I read 208 which is expected on a 120/208 service. I would think that since the phases are not 180 degrees out like in 240V service I wouldn't see a 1 to 1 reduction in neutral current but still see a reduction none the less.
This is exactly what you should expect but only for linear loads, harmonic currents add in the neutral rather than cancelling. What were your two loads for this test? If they were electronic things which rectify the incoming power that might explain it.
Supposedly a qualified electrician wired the panel in the first place since it is original. Anyhow here is an update:
After reading this thread, its obvious that i'm no expert but the neutral would only carry the imbalance of the phases if they were 180 degrees out. In this case they were 120 degress out hence the 120/208 and not 120/240 service.
If they are not balanced, and if the net imbalance is not carried by the neutral, then where does that current imbalance go?
The neutral does carry the imbalance.
How could it do that without violating KCL?

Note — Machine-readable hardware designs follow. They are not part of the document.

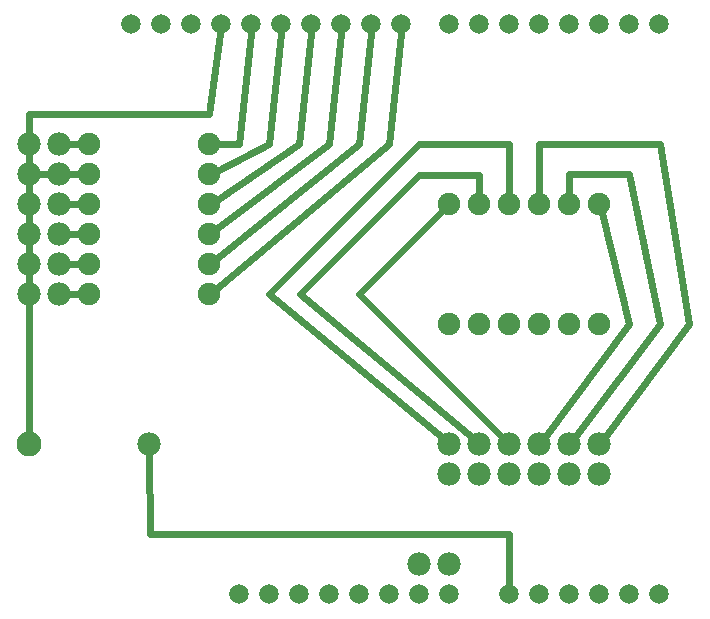
<source format=gtl>
G04 MADE WITH FRITZING*
G04 WWW.FRITZING.ORG*
G04 DOUBLE SIDED*
G04 HOLES PLATED*
G04 CONTOUR ON CENTER OF CONTOUR VECTOR*
%ASAXBY*%
%FSLAX23Y23*%
%MOIN*%
%OFA0B0*%
%SFA1.0B1.0*%
%ADD10C,0.065278*%
%ADD11C,0.075000*%
%ADD12C,0.078000*%
%ADD13C,0.083307*%
%ADD14C,0.024000*%
%LNCOPPER1*%
G90*
G70*
G54D10*
X2099Y110D03*
X2199Y110D03*
X2299Y110D03*
X2399Y110D03*
X2499Y110D03*
X1639Y2010D03*
X1539Y2010D03*
X1439Y2010D03*
X1339Y2010D03*
X1239Y2010D03*
X1139Y2010D03*
X1039Y2010D03*
X939Y2010D03*
X839Y2010D03*
X739Y2010D03*
X2499Y2010D03*
X2399Y2010D03*
X2299Y2010D03*
X2199Y2010D03*
X2099Y2010D03*
X1999Y2010D03*
X1899Y2010D03*
X1799Y2010D03*
X1199Y110D03*
X1099Y110D03*
X1299Y110D03*
X1399Y110D03*
X1499Y110D03*
X1599Y110D03*
X1699Y110D03*
X1799Y110D03*
X1999Y110D03*
G54D11*
X1799Y1010D03*
X1799Y1410D03*
X1899Y1010D03*
X1899Y1410D03*
X1999Y1010D03*
X1999Y1410D03*
X2099Y1010D03*
X2099Y1410D03*
X2199Y1010D03*
X2199Y1410D03*
X2299Y1010D03*
X2299Y1410D03*
X999Y1610D03*
X599Y1610D03*
X999Y1510D03*
X599Y1510D03*
X999Y1410D03*
X599Y1410D03*
X999Y1310D03*
X599Y1310D03*
X999Y1210D03*
X599Y1210D03*
X999Y1110D03*
X599Y1110D03*
G54D12*
X399Y1110D03*
X499Y1110D03*
X399Y1210D03*
X499Y1210D03*
X399Y1310D03*
X499Y1310D03*
X399Y1410D03*
X499Y1410D03*
X399Y1510D03*
X499Y1510D03*
X399Y1610D03*
X499Y1610D03*
X2299Y610D03*
X2299Y510D03*
X2199Y610D03*
X2199Y510D03*
X2099Y610D03*
X2099Y510D03*
X1999Y610D03*
X1999Y510D03*
X1899Y610D03*
X1899Y510D03*
X1799Y610D03*
X1799Y510D03*
G54D13*
X399Y610D03*
G54D12*
X799Y610D03*
X1799Y210D03*
X1699Y210D03*
G54D14*
X1136Y1979D02*
X1099Y1611D01*
D02*
X1099Y1611D02*
X1027Y1611D01*
D02*
X1199Y1611D02*
X1024Y1523D01*
D02*
X1236Y1979D02*
X1199Y1611D01*
D02*
X529Y1610D02*
X570Y1610D01*
D02*
X529Y1510D02*
X570Y1510D01*
D02*
X529Y1410D02*
X570Y1410D01*
D02*
X529Y1310D02*
X570Y1310D01*
D02*
X529Y1210D02*
X570Y1210D01*
D02*
X529Y1110D02*
X570Y1110D01*
D02*
X1299Y1611D02*
X1023Y1426D01*
D02*
X1336Y1979D02*
X1299Y1611D01*
D02*
X1436Y1979D02*
X1398Y1611D01*
D02*
X1398Y1611D02*
X1022Y1328D01*
D02*
X1498Y1611D02*
X1021Y1228D01*
D02*
X1536Y1979D02*
X1498Y1611D01*
D02*
X1598Y1611D02*
X1021Y1129D01*
D02*
X1636Y1979D02*
X1598Y1611D01*
D02*
X399Y1180D02*
X399Y1141D01*
D02*
X399Y1241D02*
X399Y1280D01*
D02*
X399Y1341D02*
X399Y1380D01*
D02*
X399Y1441D02*
X399Y1480D01*
D02*
X399Y1541D02*
X399Y1580D01*
D02*
X399Y1641D02*
X398Y1711D01*
D02*
X999Y1711D02*
X1035Y1979D01*
D02*
X398Y1711D02*
X999Y1711D01*
D02*
X800Y311D02*
X1999Y311D01*
D02*
X1999Y311D02*
X1999Y142D01*
D02*
X799Y580D02*
X800Y311D01*
D02*
X399Y1080D02*
X399Y643D01*
D02*
X2398Y1011D02*
X2117Y635D01*
D02*
X2306Y1383D02*
X2398Y1011D01*
D02*
X2398Y1510D02*
X2500Y1011D01*
D02*
X2198Y1510D02*
X2398Y1510D01*
D02*
X2500Y1011D02*
X2217Y634D01*
D02*
X2199Y1439D02*
X2198Y1510D01*
D02*
X2599Y1011D02*
X2317Y635D01*
D02*
X2500Y1611D02*
X2599Y1011D01*
D02*
X2099Y1611D02*
X2500Y1611D01*
D02*
X2099Y1439D02*
X2099Y1611D01*
D02*
X1199Y1110D02*
X1699Y1610D01*
D02*
X1699Y1610D02*
X1999Y1610D01*
D02*
X1999Y1610D02*
X1999Y1439D01*
D02*
X1776Y630D02*
X1199Y1110D01*
D02*
X1300Y1110D02*
X1699Y1509D01*
D02*
X1699Y1509D02*
X1898Y1509D01*
D02*
X1898Y1509D02*
X1899Y1439D01*
D02*
X1876Y630D02*
X1300Y1110D01*
D02*
X1499Y1110D02*
X1978Y632D01*
D02*
X1779Y1390D02*
X1499Y1110D01*
D02*
X469Y1510D02*
X429Y1510D01*
G04 End of Copper1*
M02*
</source>
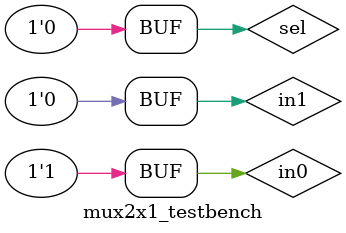
<source format=v>
`define DELAY 20
module mux2x1_testbench();

	reg sel, in0, in1;
	wire out;
	
	mux2x1 mux2x1_test(out, sel, in0, in1);
	
	initial 
		begin
			in0 = 1'b1; in1 = 1'b0; sel =1'b0;	
			#`DELAY;
			in0 = 1'b0; in1 = 1'b0; sel =1'b1;	
			#`DELAY;
			in0 = 1'b1; in1 = 1'b0; sel =1'b0;	
			#`DELAY;
		end
	  
	initial begin
	$monitor("time = %2d, in0 = %1b, in1 = %1b, sel = %1b, out = %1b", $time, in0, in1, sel, out);
	end	
	
endmodule

</source>
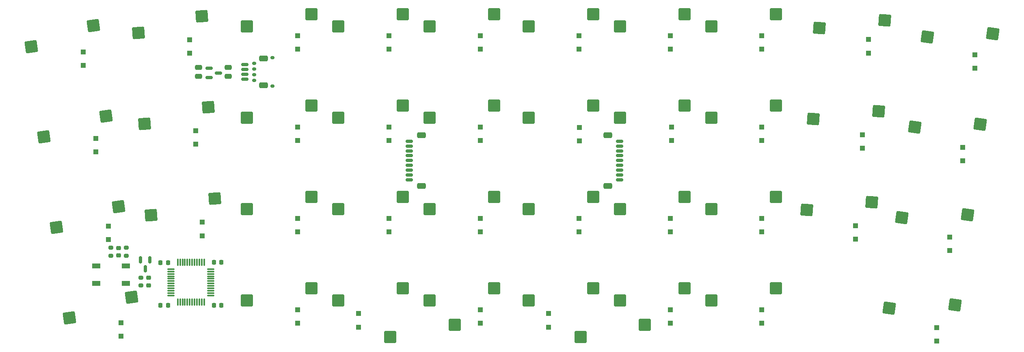
<source format=gbr>
%TF.GenerationSoftware,KiCad,Pcbnew,(7.0.0)*%
%TF.CreationDate,2023-08-19T14:18:26+02:00*%
%TF.ProjectId,tinyv pcb,74696e79-7620-4706-9362-2e6b69636164,rev?*%
%TF.SameCoordinates,Original*%
%TF.FileFunction,Paste,Bot*%
%TF.FilePolarity,Positive*%
%FSLAX46Y46*%
G04 Gerber Fmt 4.6, Leading zero omitted, Abs format (unit mm)*
G04 Created by KiCad (PCBNEW (7.0.0)) date 2023-08-19 14:18:26*
%MOMM*%
%LPD*%
G01*
G04 APERTURE LIST*
G04 Aperture macros list*
%AMRoundRect*
0 Rectangle with rounded corners*
0 $1 Rounding radius*
0 $2 $3 $4 $5 $6 $7 $8 $9 X,Y pos of 4 corners*
0 Add a 4 corners polygon primitive as box body*
4,1,4,$2,$3,$4,$5,$6,$7,$8,$9,$2,$3,0*
0 Add four circle primitives for the rounded corners*
1,1,$1+$1,$2,$3*
1,1,$1+$1,$4,$5*
1,1,$1+$1,$6,$7*
1,1,$1+$1,$8,$9*
0 Add four rect primitives between the rounded corners*
20,1,$1+$1,$2,$3,$4,$5,0*
20,1,$1+$1,$4,$5,$6,$7,0*
20,1,$1+$1,$6,$7,$8,$9,0*
20,1,$1+$1,$8,$9,$2,$3,0*%
G04 Aperture macros list end*
%ADD10RoundRect,0.250000X1.025000X1.000000X-1.025000X1.000000X-1.025000X-1.000000X1.025000X-1.000000X0*%
%ADD11RoundRect,0.250000X0.300000X-0.300000X0.300000X0.300000X-0.300000X0.300000X-0.300000X-0.300000X0*%
%ADD12RoundRect,0.250000X0.952747X1.069064X-1.092260X0.926064X-0.952747X-1.069064X1.092260X-0.926064X0*%
%ADD13RoundRect,0.150000X-0.625000X0.150000X-0.625000X-0.150000X0.625000X-0.150000X0.625000X0.150000X0*%
%ADD14RoundRect,0.250000X-0.650000X0.350000X-0.650000X-0.350000X0.650000X-0.350000X0.650000X0.350000X0*%
%ADD15R,1.800000X1.100000*%
%ADD16RoundRect,0.250000X1.154198X0.847616X-0.875852X1.132920X-1.154198X-0.847616X0.875852X-1.132920X0*%
%ADD17RoundRect,0.250000X0.875852X1.132920X-1.154198X0.847616X-0.875852X-1.132920X1.154198X-0.847616X0*%
%ADD18RoundRect,0.150000X-0.150000X0.587500X-0.150000X-0.587500X0.150000X-0.587500X0.150000X0.587500X0*%
%ADD19RoundRect,0.225000X-0.225000X-0.250000X0.225000X-0.250000X0.225000X0.250000X-0.225000X0.250000X0*%
%ADD20RoundRect,0.250000X-1.025000X-1.000000X1.025000X-1.000000X1.025000X1.000000X-1.025000X1.000000X0*%
%ADD21RoundRect,0.250000X1.092260X0.926064X-0.952747X1.069064X-1.092260X-0.926064X0.952747X-1.069064X0*%
%ADD22RoundRect,0.225000X0.250000X-0.225000X0.250000X0.225000X-0.250000X0.225000X-0.250000X-0.225000X0*%
%ADD23RoundRect,0.200000X0.275000X-0.200000X0.275000X0.200000X-0.275000X0.200000X-0.275000X-0.200000X0*%
%ADD24RoundRect,0.250000X0.475000X-0.250000X0.475000X0.250000X-0.475000X0.250000X-0.475000X-0.250000X0*%
%ADD25RoundRect,0.225000X0.225000X0.250000X-0.225000X0.250000X-0.225000X-0.250000X0.225000X-0.250000X0*%
%ADD26RoundRect,0.150000X-0.275000X0.150000X-0.275000X-0.150000X0.275000X-0.150000X0.275000X0.150000X0*%
%ADD27RoundRect,0.175000X-0.225000X0.175000X-0.225000X-0.175000X0.225000X-0.175000X0.225000X0.175000X0*%
%ADD28RoundRect,0.150000X-0.587500X-0.150000X0.587500X-0.150000X0.587500X0.150000X-0.587500X0.150000X0*%
%ADD29RoundRect,0.150000X0.625000X-0.150000X0.625000X0.150000X-0.625000X0.150000X-0.625000X-0.150000X0*%
%ADD30RoundRect,0.250000X0.650000X-0.350000X0.650000X0.350000X-0.650000X0.350000X-0.650000X-0.350000X0*%
%ADD31RoundRect,0.075000X0.075000X-0.662500X0.075000X0.662500X-0.075000X0.662500X-0.075000X-0.662500X0*%
%ADD32RoundRect,0.075000X0.662500X-0.075000X0.662500X0.075000X-0.662500X0.075000X-0.662500X-0.075000X0*%
G04 APERTURE END LIST*
D10*
%TO.C,MX4*%
X116465000Y-28416250D03*
X129915000Y-25876250D03*
%TD*%
D11*
%TO.C,D21*%
X68505464Y-72837500D03*
X68505464Y-70037500D03*
%TD*%
%TO.C,D34*%
X120650000Y-91093750D03*
X120650000Y-88293750D03*
%TD*%
D10*
%TO.C,MX23*%
X97415000Y-66516250D03*
X110865000Y-63976250D03*
%TD*%
D11*
%TO.C,D8*%
X204787500Y-33150000D03*
X204787500Y-30350000D03*
%TD*%
D12*
%TO.C,MX12*%
X76086150Y-48724082D03*
X89326205Y-45252045D03*
%TD*%
D13*
%TO.C,J6*%
X175156250Y-52356250D03*
X175156250Y-53356250D03*
X175156250Y-54356250D03*
X175156250Y-55356250D03*
X175156250Y-56356250D03*
X175156250Y-57356250D03*
X175156250Y-58356250D03*
X175156250Y-59356250D03*
X175156250Y-60356250D03*
D14*
X172631250Y-51056250D03*
X172631250Y-61656250D03*
%TD*%
D11*
%TO.C,D33*%
X107950000Y-90300000D03*
X107950000Y-87500000D03*
%TD*%
%TO.C,D23*%
X107950000Y-71250000D03*
X107950000Y-68450000D03*
%TD*%
D10*
%TO.C,MX34*%
X116465000Y-85566250D03*
X129915000Y-83026250D03*
%TD*%
D11*
%TO.C,D2*%
X85421634Y-33998148D03*
X85421634Y-31198148D03*
%TD*%
D10*
%TO.C,MX8*%
X194252500Y-28416250D03*
X207702500Y-25876250D03*
%TD*%
D15*
%TO.C,SW1*%
X72156249Y-78318749D03*
X65956249Y-78318749D03*
X72156249Y-82018749D03*
X65956249Y-82018749D03*
%TD*%
D16*
%TO.C,MX40*%
X231343315Y-87147260D03*
X245015920Y-86503857D03*
%TD*%
D11*
%TO.C,D28*%
X204787500Y-71250000D03*
X204787500Y-68450000D03*
%TD*%
D10*
%TO.C,MX15*%
X135515000Y-47466250D03*
X148965000Y-44926250D03*
%TD*%
%TO.C,MX27*%
X175202500Y-66516250D03*
X188652500Y-63976250D03*
%TD*%
D17*
%TO.C,MX1*%
X52402783Y-32602903D03*
X65368389Y-28215744D03*
%TD*%
D18*
%TO.C,Q1*%
X75250000Y-77035314D03*
X77150000Y-77035314D03*
X76200000Y-78910314D03*
%TD*%
D10*
%TO.C,MX17*%
X175202500Y-47466250D03*
X188652500Y-44926250D03*
%TD*%
%TO.C,MX14*%
X116465000Y-47466250D03*
X129915000Y-44926250D03*
%TD*%
D12*
%TO.C,MX22*%
X77436916Y-67742376D03*
X90676971Y-64270339D03*
%TD*%
D19*
%TO.C,C4*%
X90506250Y-86518750D03*
X92056250Y-86518750D03*
%TD*%
D10*
%TO.C,MX3*%
X97415000Y-28416250D03*
X110865000Y-25876250D03*
%TD*%
D11*
%TO.C,D10*%
X249237500Y-37118750D03*
X249237500Y-34318750D03*
%TD*%
%TO.C,D6*%
X166687500Y-33150000D03*
X166687500Y-30350000D03*
%TD*%
D10*
%TO.C,MX28*%
X194252500Y-66516250D03*
X207702500Y-63976250D03*
%TD*%
D11*
%TO.C,D20*%
X246617400Y-56391910D03*
X246617400Y-53591910D03*
%TD*%
%TO.C,D1*%
X63235561Y-36559733D03*
X63235561Y-33759733D03*
%TD*%
D20*
%TO.C,MX39*%
X180397500Y-90646250D03*
X166947500Y-93186250D03*
%TD*%
D11*
%TO.C,D30*%
X243980283Y-75125302D03*
X243980283Y-72325302D03*
%TD*%
%TO.C,D12*%
X86706202Y-52918434D03*
X86706202Y-50118434D03*
%TD*%
%TO.C,D4*%
X127000000Y-33150000D03*
X127000000Y-30350000D03*
%TD*%
D16*
%TO.C,MX30*%
X233982547Y-68284156D03*
X247655152Y-67640753D03*
%TD*%
D11*
%TO.C,D22*%
X88106250Y-72043750D03*
X88106250Y-69243750D03*
%TD*%
%TO.C,D16*%
X166713163Y-52276990D03*
X166713163Y-49476990D03*
%TD*%
%TO.C,D37*%
X185737500Y-90300000D03*
X185737500Y-87500000D03*
%TD*%
D21*
%TO.C,MX29*%
X214136727Y-66690642D03*
X227731145Y-65095054D03*
%TD*%
D22*
%TO.C,C8*%
X76914812Y-82369880D03*
X76914812Y-80819880D03*
%TD*%
D11*
%TO.C,D38*%
X204787500Y-90300000D03*
X204787500Y-87500000D03*
%TD*%
D13*
%TO.C,J1*%
X96960197Y-36387500D03*
X96960197Y-37387500D03*
X96960197Y-38387500D03*
X96960197Y-39387500D03*
D14*
X100835197Y-35087500D03*
X100835197Y-40687500D03*
%TD*%
D10*
%TO.C,MX35*%
X135515000Y-85566250D03*
X148965000Y-83026250D03*
%TD*%
D11*
%TO.C,D17*%
X185991623Y-52200000D03*
X185991623Y-49400000D03*
%TD*%
D16*
%TO.C,MX20*%
X236646699Y-49421051D03*
X250319304Y-48777648D03*
%TD*%
D10*
%TO.C,MX24*%
X116465000Y-66516250D03*
X129915000Y-63976250D03*
%TD*%
%TO.C,MX26*%
X156152500Y-66516250D03*
X169602500Y-63976250D03*
%TD*%
D23*
%TO.C,R1*%
X75327312Y-82419880D03*
X75327312Y-80769880D03*
%TD*%
D24*
%TO.C,C2*%
X87312500Y-38843750D03*
X87312500Y-36943750D03*
%TD*%
D11*
%TO.C,D27*%
X185737500Y-71250000D03*
X185737500Y-68450000D03*
%TD*%
%TO.C,D19*%
X225736492Y-53787499D03*
X225736492Y-50987499D03*
%TD*%
D25*
%TO.C,C3*%
X80943750Y-77658750D03*
X79393750Y-77658750D03*
%TD*%
D11*
%TO.C,D40*%
X241271408Y-93997194D03*
X241271408Y-91197194D03*
%TD*%
D10*
%TO.C,MX5*%
X135515000Y-28416250D03*
X148965000Y-25876250D03*
%TD*%
%TO.C,MX37*%
X175202500Y-85566250D03*
X188652500Y-83026250D03*
%TD*%
D11*
%TO.C,D3*%
X107950000Y-33150000D03*
X107950000Y-30350000D03*
%TD*%
D10*
%TO.C,MX7*%
X175202500Y-28416250D03*
X188652500Y-25876250D03*
%TD*%
D11*
%TO.C,D24*%
X127000000Y-71250000D03*
X127000000Y-68450000D03*
%TD*%
%TO.C,D29*%
X224322872Y-72762184D03*
X224322872Y-69962184D03*
%TD*%
%TO.C,D15*%
X146050000Y-52200000D03*
X146050000Y-49400000D03*
%TD*%
D26*
%TO.C,J2*%
X98931250Y-36087500D03*
X98931250Y-37287500D03*
X98931250Y-38487500D03*
X98931250Y-39687500D03*
D27*
X102706250Y-34937500D03*
X102706250Y-40837500D03*
%TD*%
D19*
%TO.C,C6*%
X90524091Y-77609086D03*
X92074091Y-77609086D03*
%TD*%
D23*
%TO.C,R2*%
X69056250Y-76212500D03*
X69056250Y-74562500D03*
%TD*%
D28*
%TO.C,U2*%
X89550000Y-39050000D03*
X89550000Y-37150000D03*
X91425000Y-38100000D03*
%TD*%
D23*
%TO.C,R3*%
X72231250Y-76212500D03*
X72231250Y-74562500D03*
%TD*%
D12*
%TO.C,MX2*%
X74750403Y-29729594D03*
X87990458Y-26257557D03*
%TD*%
D11*
%TO.C,D36*%
X160337500Y-91093750D03*
X160337500Y-88293750D03*
%TD*%
D29*
%TO.C,J5*%
X131231250Y-60356250D03*
X131231250Y-59356250D03*
X131231250Y-58356250D03*
X131231250Y-57356250D03*
X131231250Y-56356250D03*
X131231250Y-55356250D03*
X131231250Y-54356250D03*
X131231250Y-53356250D03*
X131231250Y-52356250D03*
D30*
X133756250Y-61656250D03*
X133756250Y-51056250D03*
%TD*%
D17*
%TO.C,MX21*%
X57697379Y-70340127D03*
X70662985Y-65952968D03*
%TD*%
D11*
%TO.C,D7*%
X185737500Y-33150000D03*
X185737500Y-30350000D03*
%TD*%
%TO.C,D5*%
X146050000Y-33150000D03*
X146050000Y-30350000D03*
%TD*%
D31*
%TO.C,U1*%
X88475000Y-85918750D03*
X87975000Y-85918750D03*
X87475000Y-85918750D03*
X86975000Y-85918750D03*
X86475000Y-85918750D03*
X85975000Y-85918750D03*
X85475000Y-85918750D03*
X84975000Y-85918750D03*
X84475000Y-85918750D03*
X83975000Y-85918750D03*
X83475000Y-85918750D03*
X82975000Y-85918750D03*
D32*
X81562500Y-84506250D03*
X81562500Y-84006250D03*
X81562500Y-83506250D03*
X81562500Y-83006250D03*
X81562500Y-82506250D03*
X81562500Y-82006250D03*
X81562500Y-81506250D03*
X81562500Y-81006250D03*
X81562500Y-80506250D03*
X81562500Y-80006250D03*
X81562500Y-79506250D03*
X81562500Y-79006250D03*
D31*
X82975000Y-77593750D03*
X83475000Y-77593750D03*
X83975000Y-77593750D03*
X84475000Y-77593750D03*
X84975000Y-77593750D03*
X85475000Y-77593750D03*
X85975000Y-77593750D03*
X86475000Y-77593750D03*
X86975000Y-77593750D03*
X87475000Y-77593750D03*
X87975000Y-77593750D03*
X88475000Y-77593750D03*
D32*
X89887500Y-79006250D03*
X89887500Y-79506250D03*
X89887500Y-80006250D03*
X89887500Y-80506250D03*
X89887500Y-81006250D03*
X89887500Y-81506250D03*
X89887500Y-82006250D03*
X89887500Y-82506250D03*
X89887500Y-83006250D03*
X89887500Y-83506250D03*
X89887500Y-84006250D03*
X89887500Y-84506250D03*
%TD*%
D10*
%TO.C,MX33*%
X97415000Y-85566250D03*
X110865000Y-83026250D03*
%TD*%
D11*
%TO.C,D25*%
X146050000Y-71250000D03*
X146050000Y-68450000D03*
%TD*%
D10*
%TO.C,MX38*%
X194252500Y-85566250D03*
X207702500Y-83026250D03*
%TD*%
D16*
%TO.C,MX10*%
X239280828Y-30563306D03*
X252953433Y-29919903D03*
%TD*%
D11*
%TO.C,D14*%
X127000000Y-52200000D03*
X127000000Y-49400000D03*
%TD*%
D10*
%TO.C,MX18*%
X194252500Y-47466250D03*
X207702500Y-44926250D03*
%TD*%
D11*
%TO.C,D9*%
X227012500Y-33943750D03*
X227012500Y-31143750D03*
%TD*%
D20*
%TO.C,MX32*%
X140710000Y-90646250D03*
X127260000Y-93186250D03*
%TD*%
D17*
%TO.C,MX31*%
X60368874Y-89210906D03*
X73334480Y-84823747D03*
%TD*%
D11*
%TO.C,D35*%
X146050000Y-90300000D03*
X146050000Y-87500000D03*
%TD*%
%TO.C,D31*%
X71138466Y-92960479D03*
X71138466Y-90160479D03*
%TD*%
D10*
%TO.C,MX36*%
X156152500Y-85566250D03*
X169602500Y-83026250D03*
%TD*%
D17*
%TO.C,MX11*%
X55076836Y-51457220D03*
X68042442Y-47070061D03*
%TD*%
D10*
%TO.C,MX16*%
X156152500Y-47466250D03*
X169602500Y-44926250D03*
%TD*%
D22*
%TO.C,C7*%
X70643750Y-76162500D03*
X70643750Y-74612500D03*
%TD*%
D11*
%TO.C,D11*%
X65881250Y-54581250D03*
X65881250Y-51781250D03*
%TD*%
D10*
%TO.C,MX25*%
X135515000Y-66516250D03*
X148965000Y-63976250D03*
%TD*%
D21*
%TO.C,MX9*%
X216772287Y-28715239D03*
X230366705Y-27119651D03*
%TD*%
D11*
%TO.C,D18*%
X204787500Y-52200000D03*
X204787500Y-49400000D03*
%TD*%
%TO.C,D13*%
X107950000Y-52200000D03*
X107950000Y-49400000D03*
%TD*%
%TO.C,D26*%
X166687500Y-71250000D03*
X166687500Y-68450000D03*
%TD*%
D25*
%TO.C,C5*%
X80925000Y-86518750D03*
X79375000Y-86518750D03*
%TD*%
D21*
%TO.C,MX19*%
X215496280Y-47719072D03*
X229090698Y-46123484D03*
%TD*%
D10*
%TO.C,MX13*%
X97415000Y-47466250D03*
X110865000Y-44926250D03*
%TD*%
D24*
%TO.C,C1*%
X93518750Y-38843750D03*
X93518750Y-36943750D03*
%TD*%
D10*
%TO.C,MX6*%
X156152500Y-28416250D03*
X169602500Y-25876250D03*
%TD*%
M02*

</source>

Well, let's walk into it bit by bit.If neutral current is zero on a 208 two wire multi-circuit.
Then the two 120 volt circuits would essentially be is series across the 208.
This seems impossible as measured voltage can't be 208 and 240.
There can be no conditions where neutral current is zero and phase currents are more than zero.
I might very well be wrong!
is incorrect. Neutrals, by definition, only carry the imbalanced current.
Grounding has nothing to do with the neutral definition, nor it's calculated currents.
The 'extra' power comes from the fact that you are employing different voltages. These supplies are typically identified as 120/208Y.
There has to be voltage from center of resistors to neutral.Nope, you are definitely onto something and asking the right questions and homing in on the key to the apparent descrepancy. I don't yet see a discrepancy.
So spend some time with this:
That resistor that I previously placed across the 208V line-to-line supply, make it two equal resistors of size R in series, okay. Now, by symmetry, the voltage at the junction of the resistors has to be half way between the two line voltages, right? ...Yes. Seems to me. Could I be wrong here............This would lead you to believe that this point must therefore be at the neutral potential, right? ...No, it can't be.
In a three phase system, the neutral point will have a sum of zero, if the phases contribute equally. Remove one of those phase loads and the neutral carries that vectorial difference. Add your vector currents and tell us what the neutral current will be.There has to be voltage from center of resistors to neutral.
Current flows!
Are you changing your story now? It seems you're taking my side.
There either will be neutral current in a balanced multi-circuit, as I picture it, or there is not.
Doesn't this support my readings then? I'm using 2 phases of a 3 phase system. Even if my 2 phases, A and B, are carrying equal current, the neutral will not carry 0 current because the C phase vector (which I'm not using) of 0 amps needs to be included in the calculation. This makes sense because A and B are 120° and not 180 out of phase.